Abstract: We consider a Gibbs distribution over random walk paths on the square lattice, proportional to a random weight of the path’s boundary . We show that in the zero temperature limit, the paths condensate around an asymptotic shape. This limit shape is characterized as the minimizer of the functional, mapping open connected subsets of the plane to the sum of their principle eigenvalue and perimeter (with respect to the first passage percolation norm). A prime novel feature of this limit shape is that it is not in the class of Wulff shapes. Joint work with Marek Biskup (UCLA)
Jo Nelson (Rice)
Title: Contact Invariants and Reeb Dynamics
Abstract: Contact geometry is the study of certain geometric structures on odd dimensional smooth manifolds. A contactstructure is a hyperplane field specified by a one form which satisfies a maximum nondegeneracy condition called complete non-integrability. The associated one form is called a contact form and uniquely determines a vector field called the Reeb vector field on the manifold. I will explain how to make use of J-holomorphic curves to obtain a Floer theoretic contact invariant, contact homology, whose chain complex is generated by closed Reeb orbits. In particular, I will explain the pitfalls in defining contact homology and discuss my work, in part joint with Hutchings, which provides rigorous constructions and applications to dynamics via geometric methods. This talk will feature numerous graphics to acclimate people to the realm of contact geometry.
Justin Hsu (Madison)
Title: From Couplings to Probabilistic Relational Program Logics
Abstract: Many program properties are relational, comparing the behavior of a program (or even two different programs) on two different inputs. While researchers have developed various techniques for verifying such properties for standard, deterministic programs, relational properties for probabilistic programs have been more challenging. In this talk, I will survey recent developments targeting a range of probabilistic relational properties, with motivations from privacy, cryptography, and machine learning. The key idea is to meld relational program logics with an idea from probability theory, called probabilistic couplings. The logics allow a highly compositional and surprisingly general style of program analysis, supporting clean proofs for a broad array of probabilistic relational properties.
Kavita Ramanan (Brown)
Title: Tales of Random Projections
Abstract: The interplay between geometry and probability in high-dimensional spaces is a subject of active research. Classical theorems in probability theory such as the central limit theorem and Cramer’s theorem can be viewed as providing information about certain scalar projections of high-dimensional product measures.
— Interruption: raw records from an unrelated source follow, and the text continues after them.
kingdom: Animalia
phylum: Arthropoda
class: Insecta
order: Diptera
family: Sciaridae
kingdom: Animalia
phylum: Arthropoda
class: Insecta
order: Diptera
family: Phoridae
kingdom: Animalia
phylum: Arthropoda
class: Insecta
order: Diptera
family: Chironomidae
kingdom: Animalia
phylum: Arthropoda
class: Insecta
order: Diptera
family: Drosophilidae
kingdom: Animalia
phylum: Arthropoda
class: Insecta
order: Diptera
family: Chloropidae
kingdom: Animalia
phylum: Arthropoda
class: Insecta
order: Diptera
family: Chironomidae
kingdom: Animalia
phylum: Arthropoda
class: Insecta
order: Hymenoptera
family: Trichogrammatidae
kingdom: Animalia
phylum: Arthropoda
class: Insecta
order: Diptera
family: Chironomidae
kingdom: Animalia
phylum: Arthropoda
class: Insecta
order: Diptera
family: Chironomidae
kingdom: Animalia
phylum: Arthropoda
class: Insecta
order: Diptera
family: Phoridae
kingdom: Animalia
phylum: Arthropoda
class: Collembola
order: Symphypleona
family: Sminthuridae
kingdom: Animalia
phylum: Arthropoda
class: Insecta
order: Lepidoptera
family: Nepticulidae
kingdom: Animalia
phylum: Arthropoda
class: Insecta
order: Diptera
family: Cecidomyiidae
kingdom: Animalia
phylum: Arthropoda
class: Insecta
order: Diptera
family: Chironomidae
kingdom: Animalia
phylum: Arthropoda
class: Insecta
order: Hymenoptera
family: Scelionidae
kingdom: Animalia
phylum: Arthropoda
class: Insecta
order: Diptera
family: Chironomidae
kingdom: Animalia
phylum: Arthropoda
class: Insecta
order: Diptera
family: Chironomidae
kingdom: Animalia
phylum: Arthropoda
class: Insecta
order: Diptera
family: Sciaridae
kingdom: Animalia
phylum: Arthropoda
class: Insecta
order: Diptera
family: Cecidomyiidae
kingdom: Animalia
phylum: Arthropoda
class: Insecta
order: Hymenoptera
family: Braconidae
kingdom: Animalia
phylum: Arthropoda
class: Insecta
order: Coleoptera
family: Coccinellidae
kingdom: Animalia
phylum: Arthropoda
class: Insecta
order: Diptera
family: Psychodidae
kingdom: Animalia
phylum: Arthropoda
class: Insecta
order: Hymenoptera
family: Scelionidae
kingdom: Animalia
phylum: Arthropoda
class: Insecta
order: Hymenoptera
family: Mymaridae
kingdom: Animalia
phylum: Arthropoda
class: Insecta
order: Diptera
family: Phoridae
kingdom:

In this talk we will describe the behavior of random projections of more general (possibly non-product) high-dimensional measures, which are of interest in diverse fields, ranging from asymptotic convex geometry to high-dimensional statistics. Although the study of (typical) projections of high-dimensional measures dates back to Borel, only recently has a theory begun to emerge, which in particular identifies the role of certain geometric assumptions that lead to better behaved projections. A particular question of interest is to identify what properties of the high-dimensional measure are captured by its lower-dimensional projections. While fluctuations of these projections have been studied over the past decade, we describe more recent work on the tail behavior of multidimensional projections, and associated conditional limit theorems.